-- RECORDS FOR THIS TASK follows --

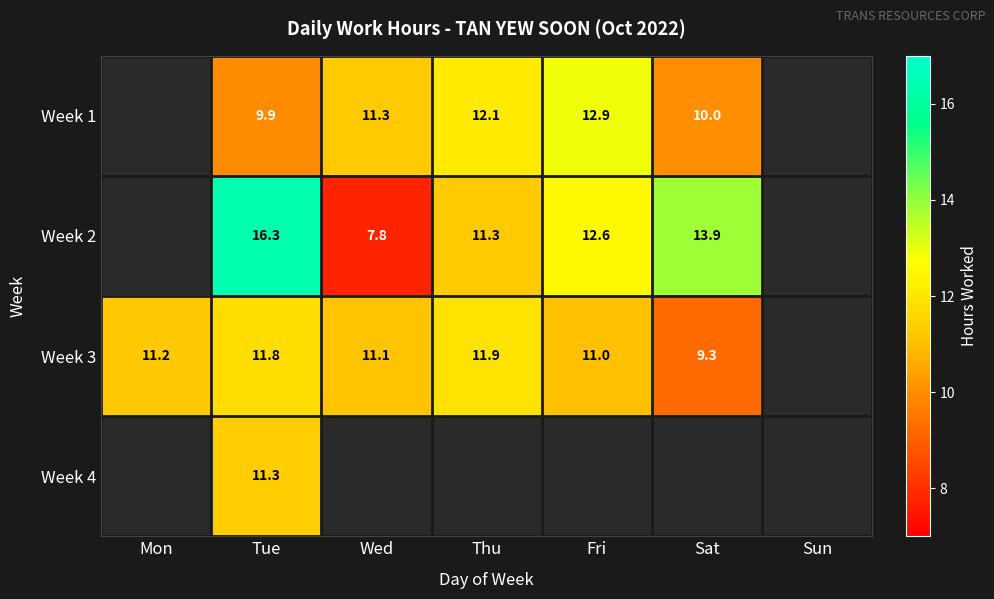

Which category has the highest value across all series?

Tue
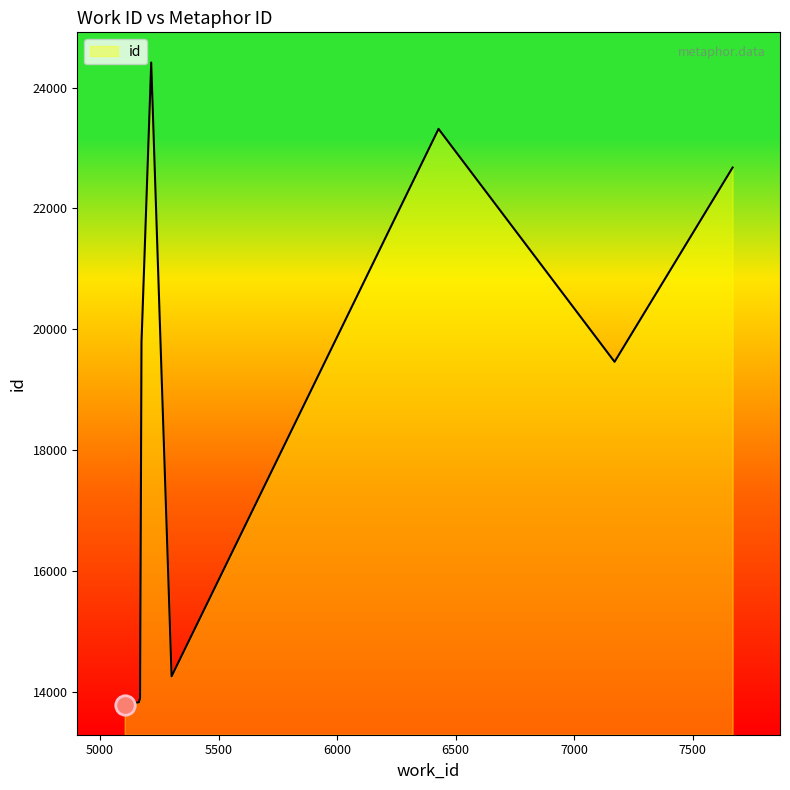

What value does the data have at 5164?

13827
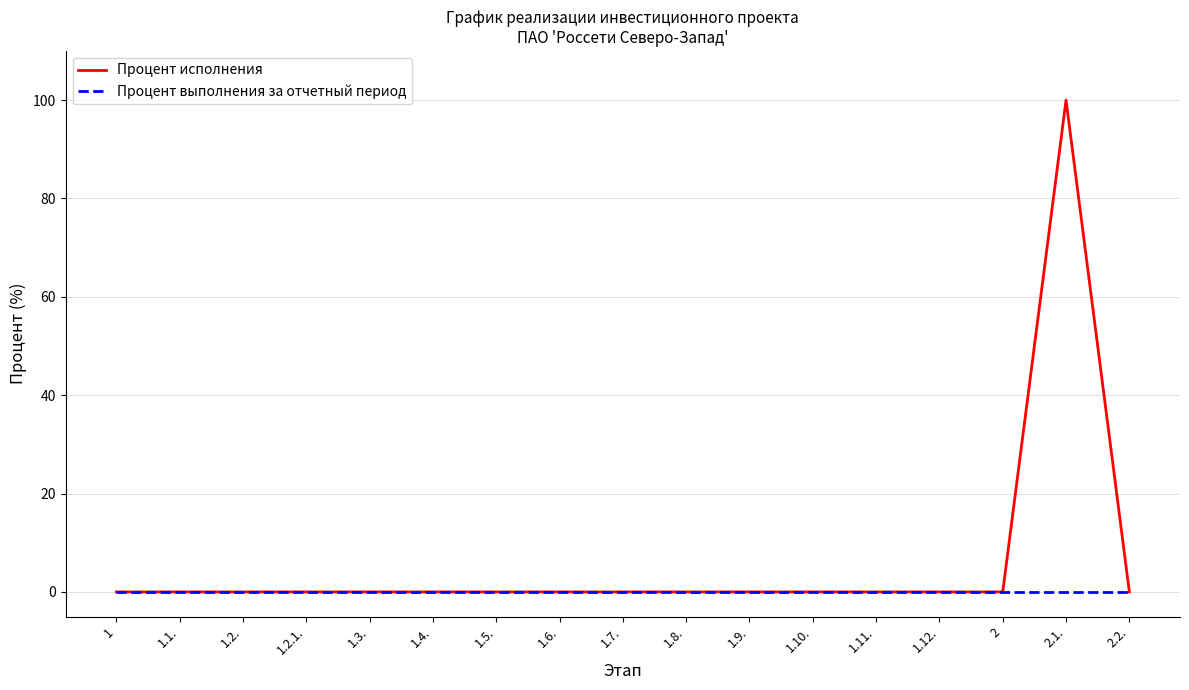

List the series in order of their peak value, lowest first.

Процент выполнения за отчетный период, Процент исполнения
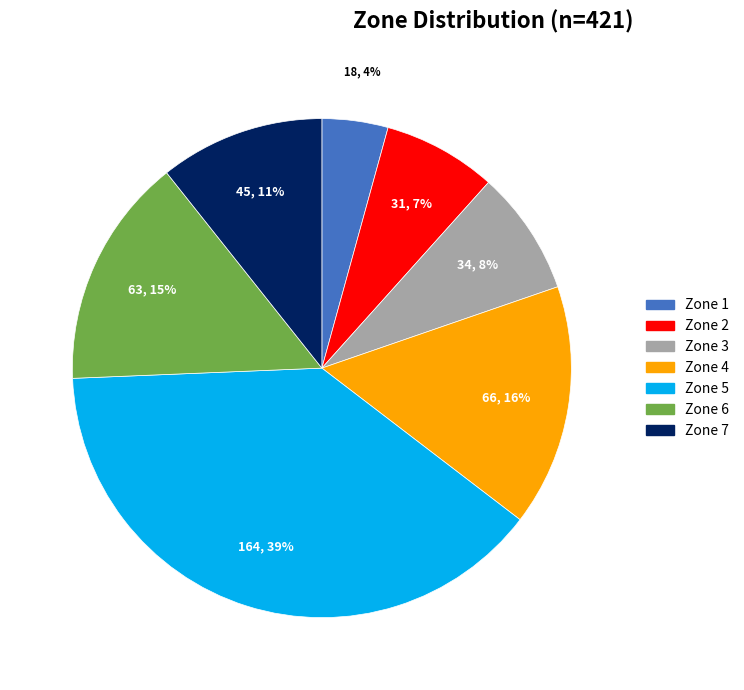

Combined, do Zone 7 and Zone 1 account for over 50%?

No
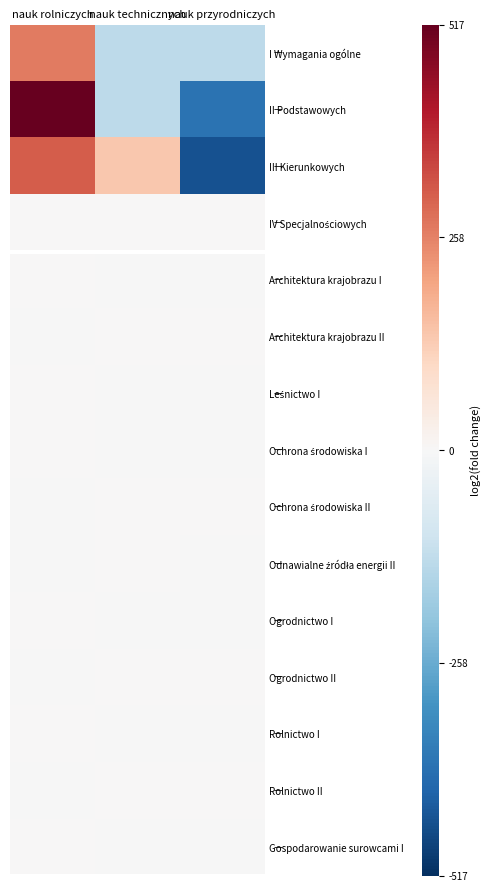

At which category is the sum across all series the highest?

nauk rolniczych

-- RECORDS FOR THIS TASK concluded --

● **WORK TO COMPLETE**
Copy out the records starting at the line that contains "What value does the data have at 5164?" and continuing through the end of the records, with both ends included. Leave the pictures out of your answer.

● **YOUR RESPONSE**
What value does the data have at 5164?

13827

List the series in order of their peak value, lowest first.

Процент выполнения за отчетный период, Процент исполнения

Combined, do Zone 7 and Zone 1 account for over 50%?

No

At which category is the sum across all series the highest?

nauk rolniczych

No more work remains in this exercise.